## Required action:
Return, word for word, the lines running from the one that contains "отзывами об этой" to the final line of the listing below.

## Material to process:
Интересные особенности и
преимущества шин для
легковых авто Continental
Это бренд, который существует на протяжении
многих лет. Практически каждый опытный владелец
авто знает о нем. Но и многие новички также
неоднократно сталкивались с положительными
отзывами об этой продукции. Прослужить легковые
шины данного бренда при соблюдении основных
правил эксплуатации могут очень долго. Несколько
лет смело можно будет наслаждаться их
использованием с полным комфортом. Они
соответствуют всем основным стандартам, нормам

## Task output:
отзывами об этой продукции. Прослужить легковые
шины данного бренда при соблюдении основных
правил эксплуатации могут очень долго. Несколько
лет смело можно будет наслаждаться их
использованием с полным комфортом. Они
соответствуют всем основным стандартам, нормам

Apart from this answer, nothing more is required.